→ **Text passage**:
Skip to content

llama-stack-k8s-operator: Cache Architecture

Controller-runtime cache configuration controls which Kubernetes resources are cached in-memory. Misconfigured caches (cluster-wide watches on high-cardinality types without filters) are a primary cause of operator OOM kills.

Cache Architecture

Manager Configuration

Property Value
Manager file main.go
Cache scope cluster-wide
DefaultTransform yes
GOMEMLIMIT 800MiB
Memory limit 1Gi

Filtered Types

Type Filter Kind Filter
appsv1.Deployment label label selector
autoscalingv2.HorizontalPodAutoscaler label label selector
corev1.ConfigMap label controllers.WatchLabelKey=controllers.WatchLabelValue (constants, resolved at runtime)
corev1.PersistentVolumeClaim label label selector
corev1.Service label label selector
networkingv1.Ingress label label selector
networkingv1.NetworkPolicy label label selector
policyv1.PodDisruptionBudget label label selector

Issues

  • GOMEMLIMIT ratio 78.1% is below recommended 80% minimum (GC cannot pressure-tune effectively)
  • Type OGXServer is watched but has no cache filter (cluster-wide informer)

→ **Data provided**:
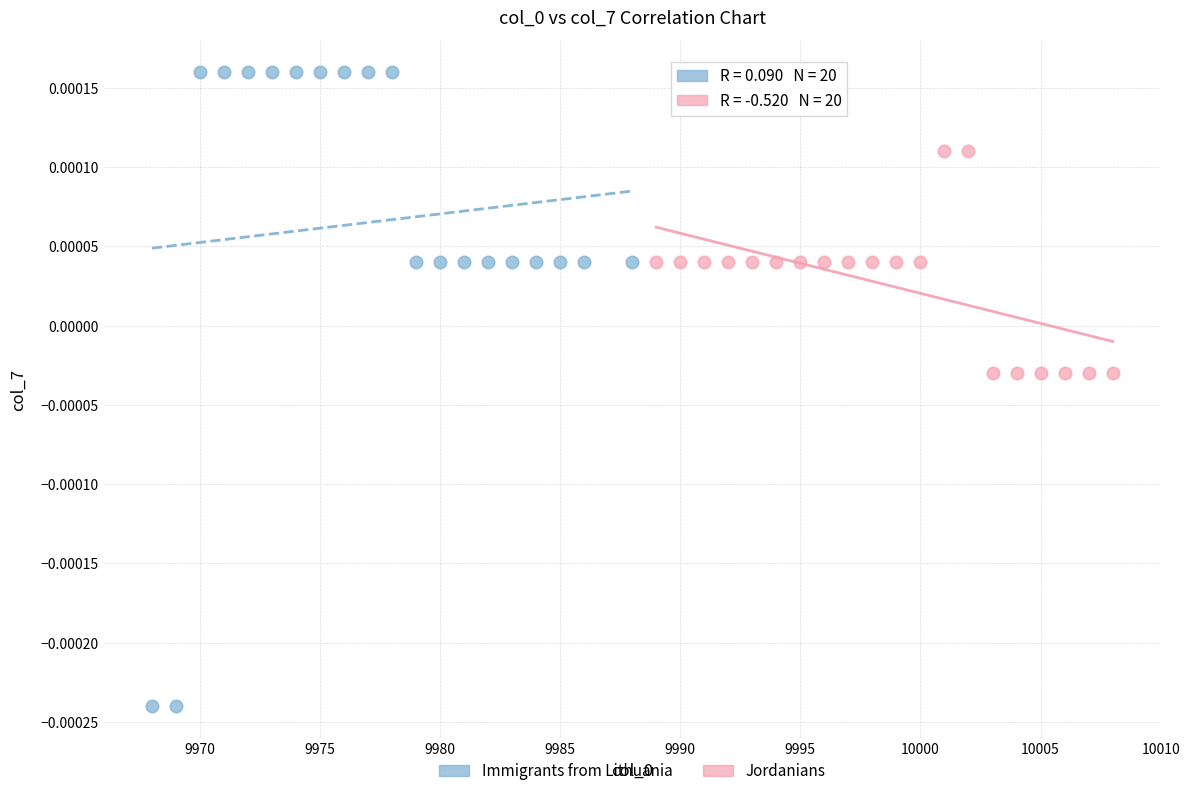

Which series reaches the maximum Y coordinate?

Immigrants from Lithuania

→ **What the task asks**:
Output the cache architecture page verbatim from "Type Filter Kind" to "cannot pressure-tune effectively)". The data has no connection to the cache architecture page.

→ **Expected output**:
Type Filter Kind Filter
appsv1.Deployment label label selector
autoscalingv2.HorizontalPodAutoscaler label label selector
corev1.ConfigMap label controllers.WatchLabelKey=controllers.WatchLabelValue (constants, resolved at runtime)
corev1.PersistentVolumeClaim label label selector
corev1.Service label label selector
networkingv1.Ingress label label selector
networkingv1.NetworkPolicy label label selector
policyv1.PodDisruptionBudget label label selector

Issues

  • GOMEMLIMIT ratio 78.1% is below recommended 80% minimum (GC cannot pressure-tune effectively)